Top 5 Reasons To Have An SMSF

Self-managed super funds (SMSFs) are becoming increasingly popular in Australia due to the greater degree of control and flexibility they provide. More than 1 million Australians are now SMSF members.

Having your own self-managed super fund allows you to have full control over the assets you invest in for your retirement.  You can develop your own investment strategy, rather than following the strategy of a superannuation fund manager.

Below are the top 5 reasons to have your own SMSF.

1. Cost savings

High net worth individuals can save on administration and investment management fees by having their own SMSF, rather than having their super in a retail or industry fund.  For example, if you have a super balance of $180,000 in the Hostplus Personal Super Fund (an industry fund), you will currently pay annual fees of $2,058.

However, in their 2020 Cost of Operating SMSFs 2020 report, actuarial firm Rice Warner highlighted that the annual costs of SMSFs with balances of $250,000 can be cheaper than retail or industry funds, especially if trustees perform some of the administration tasks themselves.

In addition, Rice Warner’s research found that the annual costs of SMSFs with balances of $200,000 or more are competitive with retail or industry funds, even if trustees don’t perform any administration tasks.

2. The ability to invest in a wider range of asset classes

SMSFs are able to invest in a wider range of asset classes than both retail and industry funds, including:

  • Cash
  • Shares (listed and unlisted)
  • managing funds (listed and unlisted)
  • Foreign investment (shares)
  • Precious metals
  • Art and collectibles
  • Property (including borrowing to buy an investment property or commercial property.
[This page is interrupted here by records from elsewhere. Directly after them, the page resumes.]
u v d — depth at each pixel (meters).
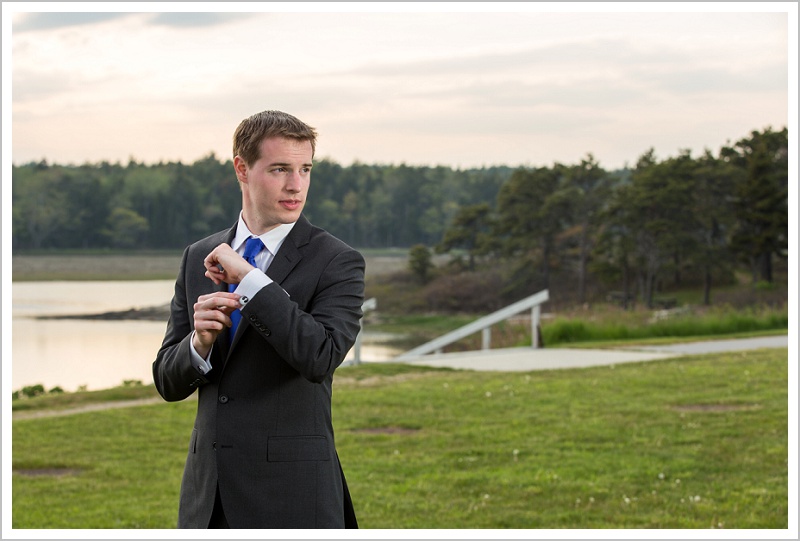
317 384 3.27
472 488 8.48
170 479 9.23
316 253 3.31
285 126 3.24
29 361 29.80
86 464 9.84
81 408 13.34
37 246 116.12
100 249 118.75
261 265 3.31
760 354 16.25
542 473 8.90
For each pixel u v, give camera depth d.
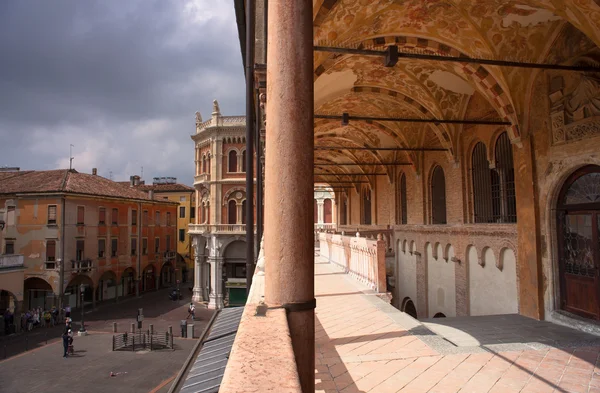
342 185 33.62
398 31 9.91
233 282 38.22
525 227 10.15
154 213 47.41
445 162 15.85
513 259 11.08
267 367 1.42
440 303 15.66
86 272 35.34
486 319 9.67
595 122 8.07
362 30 9.59
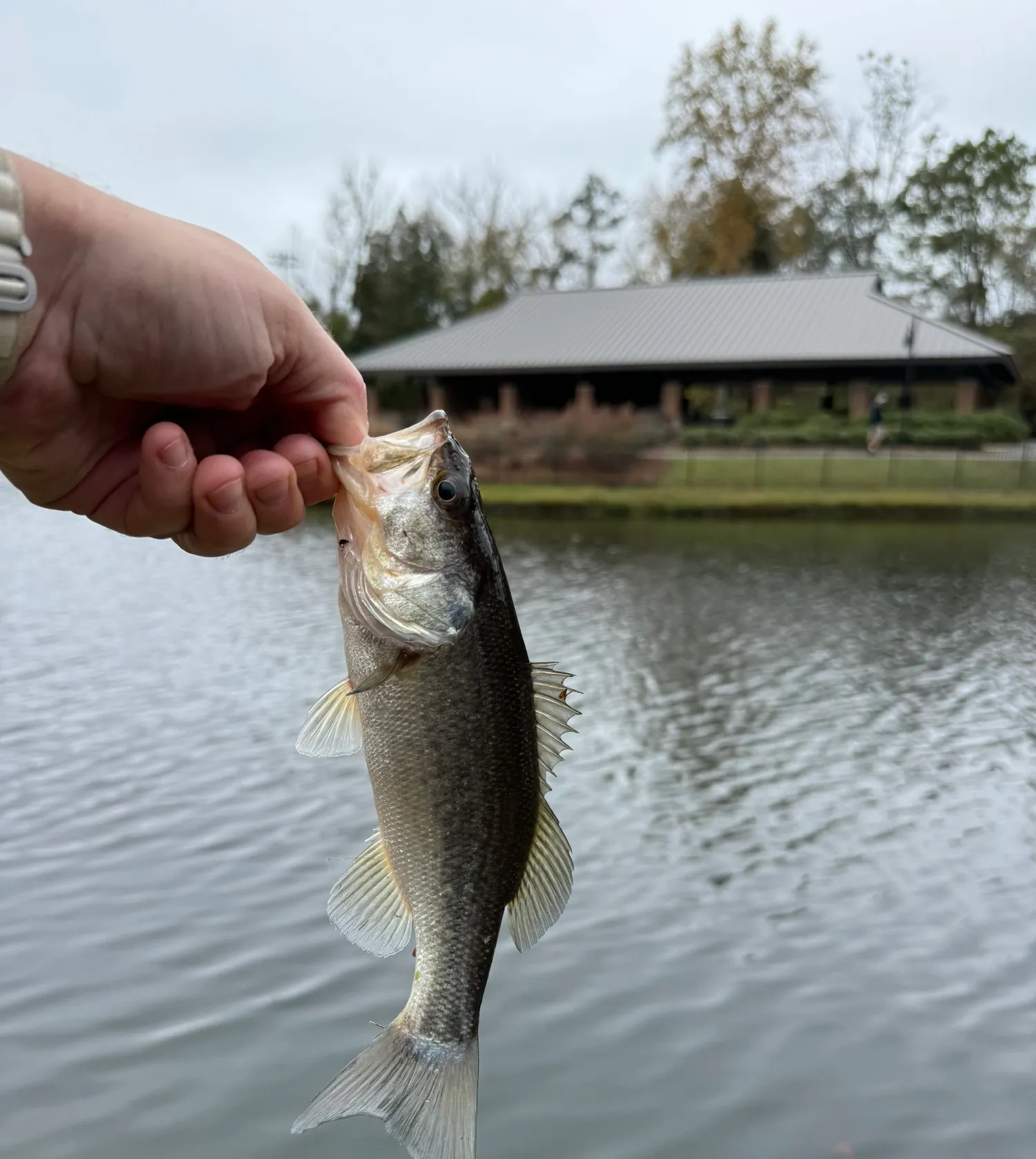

You (or any other members of your fund) can lease any purchased commercial  premises at market rates if you want to, or lease them to a third party. If you are a small business owner, using your SMSF to buy your business premises can give you greater protection if you get into any financial trouble. Super assets are protected from creditors and bankruptcy.

Your investment options in retail and industry funds on the other hand are more restricted.

The wider range of potential investments available in an SMSF can enable you to diversify, lower your risk and increase your investment returns.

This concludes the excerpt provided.